• _REQUIRED WORK_: Copy each entry verbatim, excluding its images.

• _DATA SECTION_:
——————
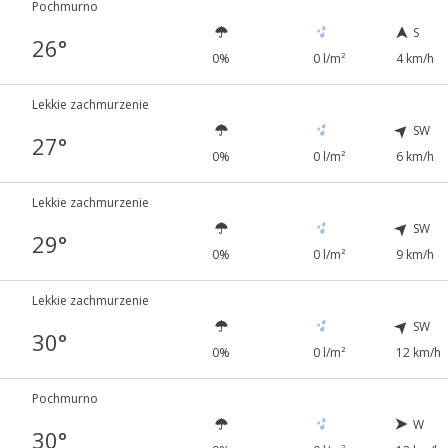
Pochmurno
S
26°
0%
0 l/m²
4 km/h
Lekkie zachmurzenie
SW
27°
0%
0 l/m²
6 km/h
Lekkie zachmurzenie
SW
29°
0%
0 l/m²
9 km/h
Lekkie zachmurzenie
SW
30°
0%
0 l/m²
12 km/h
Pochmurno
W
30°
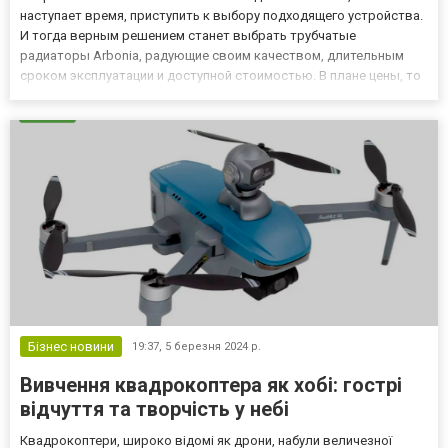
наступает время, приступить к выбору подходящего устройства.
И тогда верным решением станет выбрать трубчатые
радиаторы Arbonia, радующие своим качеством, длительным
сроком эксплуатации и доступной стоимостью. В плане цены, то
в онлайн-магазине представлены модели разной стоимости.
Чтобы каждый клиент имел возможность подобрать именно то,
что станет со...
Бізнес новини
19:37,
5 березня 2024 р.
Вивчення квадрокоптера як хобі: гострі
відчуття та творчість у небі
Квадрокоптери, широко відомі як дрони, набули величезної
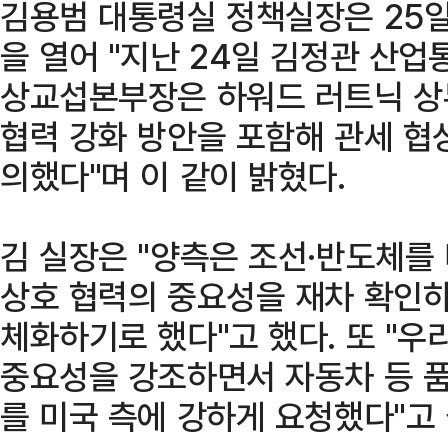
김용범 대통령실 정책실장은 25
을 열어 "지난 24일 김정관 산
상교섭본부장은 하워드 러트닉 상
협력 강화 방안을 포함해 관세 협
의했다"며 이 같이 밝혔다.
김 실장은 "양측은 조선·반도체를
상호 협력의 중요성을 재차 확인하
체화하기로 했다"고 했다. 또 "우
중요성을 강조하면서 자동차 등 품
를 미국 측에 강하게 요청했다"고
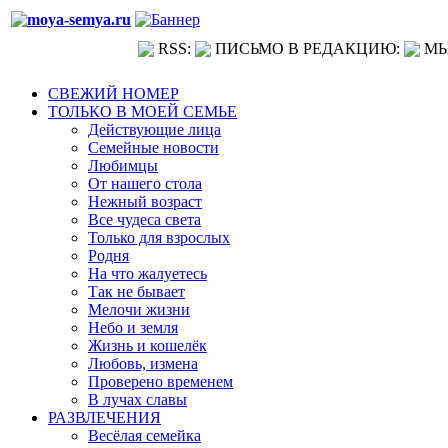
RSS:
ПИСЬМО В РЕДАКЦИЮ:
МЫ
СВЕЖИЙ НОМЕР
ТОЛЬКО В МОЕЙ СЕМЬЕ
Действующие лица
Семейные новости
Любимцы
От нашего стола
Нежный возраст
Все чудеса света
Только для взрослых
Родня
На что жалуетесь
Так не бывает
Мелочи жизни
Небо и земля
Жизнь и кошелёк
Любовь, измена
Проверено временем
В лучах славы
РАЗВЛЕЧЕНИЯ
Весёлая семейка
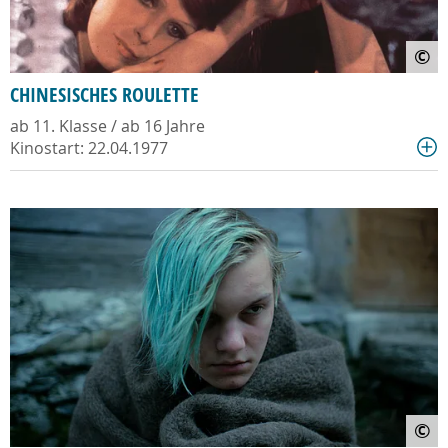
©
CHINESISCHES ROULETTE
ab 11. Klasse / ab 16 Jahre
Kinostart: 22.04.1977
©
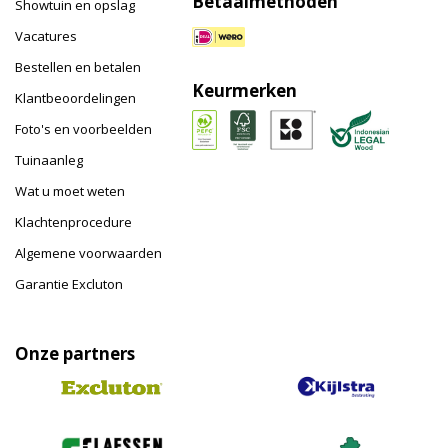
Betaalmethoden
Showtuin en opslag
Vacatures
Bestellen en betalen
Keurmerken
Klantbeoordelingen
Foto's en voorbeelden
Tuinaanleg
Wat u moet weten
Klachtenprocedure
Algemene voorwaarden
Garantie Excluton
Onze partners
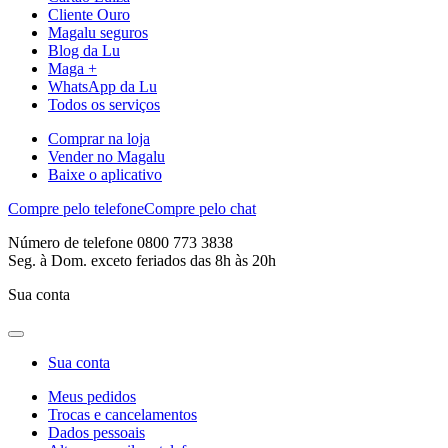
Cliente Ouro
Magalu seguros
Blog da Lu
Maga +
WhatsApp da Lu
Todos os serviços
Comprar na loja
Vender no Magalu
Baixe o aplicativo
Compre pelo telefone
Compre pelo chat
Número de telefone 0800 773 3838
Seg. à Dom. exceto feriados das 8h às 20h
Sua conta
Sua conta
Meus pedidos
Trocas e cancelamentos
Dados pessoais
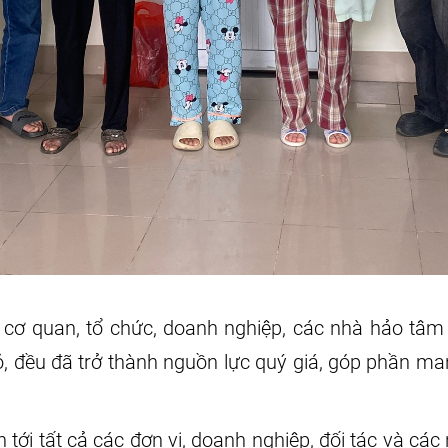
cơ quan, tổ chức, doanh nghiệp, các nhà hảo tâm
, đều đã trở thành nguồn lực quý giá, góp phần ma
n tới tất cả các đơn vị, doanh nghiệp, đối tác và 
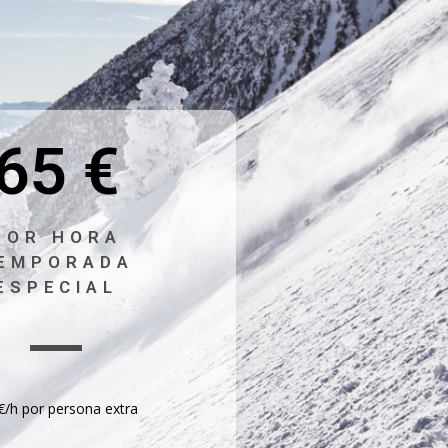
65 €
POR HORA
EMPORADA
ESPECIAL
 €/h por persona extra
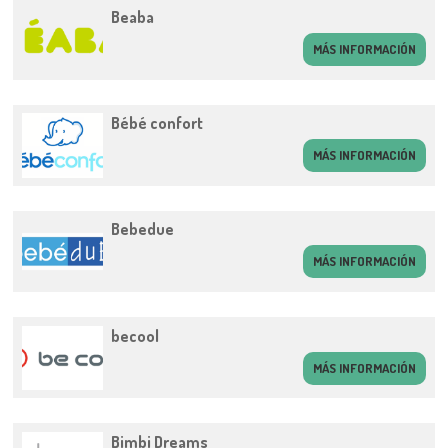
Beaba
MÁS INFORMACIÓN
Bébé confort
MÁS INFORMACIÓN
Bebedue
MÁS INFORMACIÓN
becool
MÁS INFORMACIÓN
Bimbi Dreams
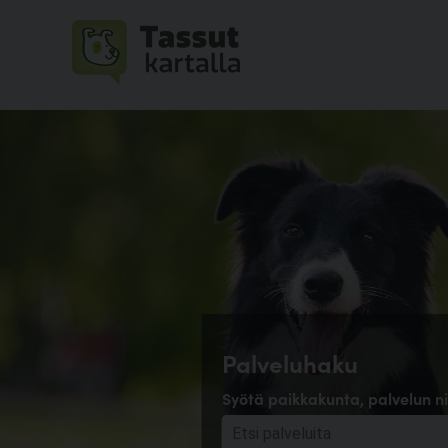
Palveluhaku
Syötä paikkakunta, palvelun ni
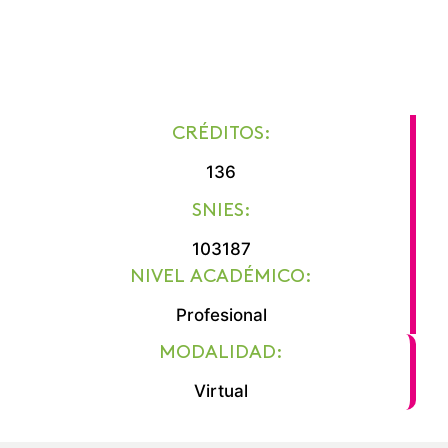
países, en AREANDINA queremos conocerte y ayudarte
en tu formación, con conocimientos financieros y del
mundo de los negocios que te proyecten como un
destacado profesional.
CRÉDITOS:
136
SNIES:
103187
NIVEL ACADÉMICO:
Profesional
MODALIDAD:
Virtual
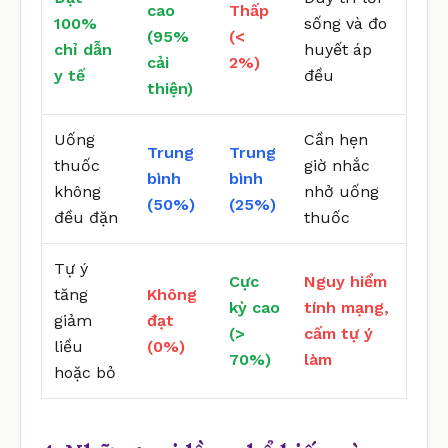
cao
Thấp
100%
sống và đo
(95%
(<
chỉ dẫn
huyết áp
cải
2%)
y tế
đều
thiện)
Uống
Cần hẹn
Trung
Trung
thuốc
giờ nhắc
bình
bình
không
nhở uống
(50%)
(25%)
đều đặn
thuốc
Tự ý
Cực
Nguy hiểm
tăng
Không
kỳ cao
tính mạng,
giảm
đạt
(>
cấm tự ý
liều
(0%)
70%)
làm
hoặc bỏ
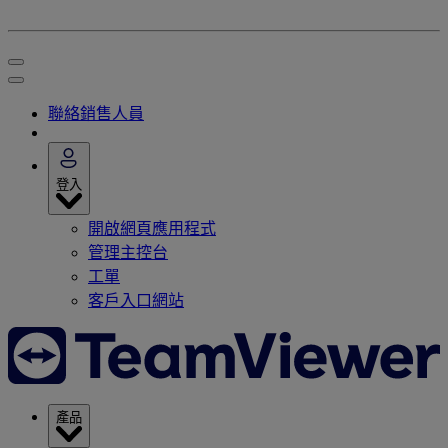
聯絡銷售人員
登入
開啟網頁應用程式
管理主控台
工單
客戶入口網站
產品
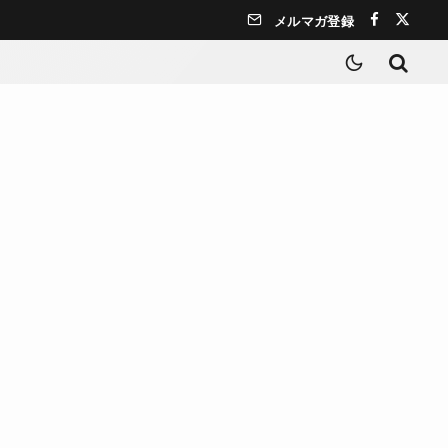
メルマガ登録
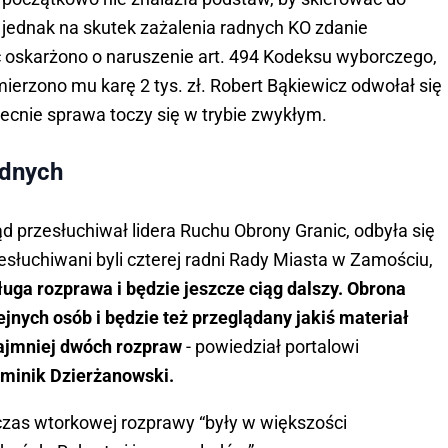
 jednak na skutek zażalenia radnych KO zdanie
c oskarżono o naruszenie art. 494 Kodeksu wyborczego,
erzono mu karę 2 tys. zł. Robert Bąkiewicz odwołał się
obecnie sprawa toczy się w trybie zwykłym.
radnych
d przesłuchiwał lidera Ruchu Obrony Granic, odbyła się
zesłuchiwani byli czterej radni Rady Miasta w Zamościu,
ługa rozprawa i będzie jeszcze ciąg dalszy. Obrona
jnych osób i będzie też przeglądany jakiś materiał
najmniej dwóch rozpraw
- powiedział portalowi
minik Dzierżanowski.
czas wtorkowej rozprawy “były w większości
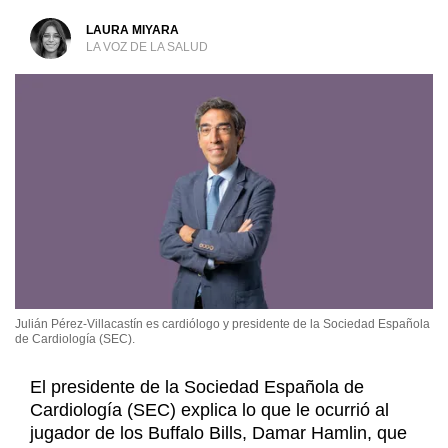
LAURA MIYARA
LA VOZ DE LA SALUD
Julián Pérez-Villacastín es cardiólogo y presidente de la Sociedad Española
de Cardiología (SEC).
El presidente de la Sociedad Española de
Cardiología (SEC) explica lo que le ocurrió al
jugador de los Buffalo Bills, Damar Hamlin, que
——————
• _EXPECTED ANSWER_:
Pochmurno
S
26°
0%
0 l/m²
4 km/h
Lekkie zachmurzenie
SW
27°
0%
0 l/m²
6 km/h
Lekkie zachmurzenie
SW
29°
0%
0 l/m²
9 km/h
Lekkie zachmurzenie
SW
30°
0%
0 l/m²
12 km/h
Pochmurno
W
30°
наступает время, приступить к выбору подходящего устройства.
И тогда верным решением станет выбрать трубчатые
радиаторы Arbonia, радующие своим качеством, длительным
сроком эксплуатации и доступной стоимостью. В плане цены, то
в онлайн-магазине представлены модели разной стоимости.
Чтобы каждый клиент имел возможность подобрать именно то,
что станет со...
Бізнес новини
19:37,
5 березня 2024 р.
Вивчення квадрокоптера як хобі: гострі
відчуття та творчість у небі
Квадрокоптери, широко відомі як дрони, набули величезної
김용범 대통령실 정책실장은 25
을 열어 "지난 24일 김정관 산
상교섭본부장은 하워드 러트닉 상
협력 강화 방안을 포함해 관세 협
의했다"며 이 같이 밝혔다.
김 실장은 "양측은 조선·반도체를
상호 협력의 중요성을 재차 확인하
체화하기로 했다"고 했다. 또 "우
중요성을 강조하면서 자동차 등 품
를 미국 측에 강하게 요청했다"고
RSS:
ПИСЬМО В РЕДАКЦИЮ:
МЫ
СВЕЖИЙ НОМЕР
ТОЛЬКО В МОЕЙ СЕМЬЕ
Действующие лица
Семейные новости
Любимцы
От нашего стола
Нежный возраст
Все чудеса света
Только для взрослых
Родня
На что жалуетесь
Так не бывает
Мелочи жизни
Небо и земля
Жизнь и кошелёк
Любовь, измена
Проверено временем
В лучах славы
РАЗВЛЕЧЕНИЯ
Весёлая семейка
©
CHINESISCHES ROULETTE
ab 11. Klasse / ab 16 Jahre
Kinostart: 22.04.1977
©
Betaalmethoden
Showtuin en opslag
Vacatures
Bestellen en betalen
Keurmerken
Klantbeoordelingen
Foto's en voorbeelden
Tuinaanleg
Wat u moet weten
Klachtenprocedure
Algemene voorwaarden
Garantie Excluton
Onze partners
Cliente Ouro
Magalu seguros
Blog da Lu
Maga +
WhatsApp da Lu
Todos os serviços
Comprar na loja
Vender no Magalu
Baixe o aplicativo
Compre pelo telefone
Compre pelo chat
Número de telefone 0800 773 3838
Seg. à Dom. exceto feriados das 8h às 20h
Sua conta
Sua conta
Meus pedidos
Trocas e cancelamentos
Dados pessoais
cơ quan, tổ chức, doanh nghiệp, các nhà hảo tâm
, đều đã trở thành nguồn lực quý giá, góp phần ma
n tới tất cả các đơn vị, doanh nghiệp, đối tác và 
65 €
POR HORA
EMPORADA
ESPECIAL
 €/h por persona extra
Beaba
MÁS INFORMACIÓN
Bébé confort
MÁS INFORMACIÓN
Bebedue
MÁS INFORMACIÓN
becool
MÁS INFORMACIÓN
Bimbi Dreams
Palveluhaku
Syötä paikkakunta, palvelun ni
países, en AREANDINA queremos conocerte y ayudarte
en tu formación, con conocimientos financieros y del
mundo de los negocios que te proyecten como un
destacado profesional.
CRÉDITOS:
136
SNIES:
103187
NIVEL ACADÉMICO:
Profesional
MODALIDAD:
Virtual
cao
Thấp
100%
sống và đo
(95%
(<
chỉ dẫn
huyết áp
cải
2%)
y tế
đều
thiện)
Uống
Cần hẹn
Trung
Trung
thuốc
giờ nhắc
bình
bình
không
nhở uống
(50%)
(25%)
đều đặn
thuốc
Tự ý
Cực
Nguy hiểm
tăng
Không
kỳ cao
tính mạng,
giảm
đạt
(>
cấm tự ý
liều
(0%)
70%)
làm
hoặc bỏ
聯絡銷售人員
登入
開啟網頁應用程式
管理主控台
工單
客戶入口網站
產品
メルマガ登録
 jednak na skutek zażalenia radnych KO zdanie
c oskarżono o naruszenie art. 494 Kodeksu wyborczego,
erzono mu karę 2 tys. zł. Robert Bąkiewicz odwołał się
obecnie sprawa toczy się w trybie zwykłym.
radnych
d przesłuchiwał lidera Ruchu Obrony Granic, odbyła się
zesłuchiwani byli czterej radni Rady Miasta w Zamościu,
ługa rozprawa i będzie jeszcze ciąg dalszy. Obrona
jnych osób i będzie też przeglądany jakiś materiał
najmniej dwóch rozpraw
- powiedział portalowi
minik Dzierżanowski.
czas wtorkowej rozprawy “były w większości
LAURA MIYARA
LA VOZ DE LA SALUD
Julián Pérez-Villacastín es cardiólogo y presidente de la Sociedad Española
de Cardiología (SEC).
El presidente de la Sociedad Española de
Cardiología (SEC) explica lo que le ocurrió al
jugador de los Buffalo Bills, Damar Hamlin, que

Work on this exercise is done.